Такие мысли стекали струйкой пота по спине, но спину, спасибо лешему, посторонним не видать.
— Андрей… Миронович, н-да, — запнулся Лен Вратович, — раз уж мы с вами повстречались сегодня, пусть и по такому поводу, позвольте задать вам сторонний вопрос…
— Задать — это всегда пожалуйте, — Мальвин хмыкнул. — Ответ обещать не могу.
Падон Вратович зыркнул заинтересованно, почти одобрительно. Одобрение это было липким.
— Вы о Тимофее что-нибудь слышали?
Ещё час назад, ожидая, пока к нему сопроводят старших Ивиных, Мальвин буквально репетировал приличествующее случаю встревоженное удивление, чего прежде с ним не бывало. Ходил от стены до стены, перебирал подходящие реплики и даже открылся заглянувшему с письмом от хэра Ройша Скопцову — в одиночку задача не решалась. Рассыпалась мелочью из карманов, раскатывалась по углам, а собрать, выковырять из щелей не давало постыдное, если начистоту, беспокойство. Скопцов вздыхал и теребил краешек мягкого шарфа, не в силах высказать овладевшее им осуждение.
«Бросьте, своей оценкой вы меня не заденете», — взмолился Мальвин.
«Что вы, дело не в оценке! Или и в ней тоже, просто… Понимаете, мне совестно, что за всё время мы ни разу не задумывались об этом, кхм, аспекте образа Твирина, хотя подворачивались же оказии.
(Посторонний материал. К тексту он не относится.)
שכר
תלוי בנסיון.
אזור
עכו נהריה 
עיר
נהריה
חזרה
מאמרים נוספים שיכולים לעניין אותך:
Неужто он всамделишно таится? А документы, а…»
«Когда у вас в последний раз спрашивали документы? По возвращении с завода, перед признанием Революционного Комитета? А у Твирина какой безумец документы спросит?»
«Действительно».
«Он человек без биографии, вся его биография — казармы. И это хорошо. Он пуст, что значит — чист».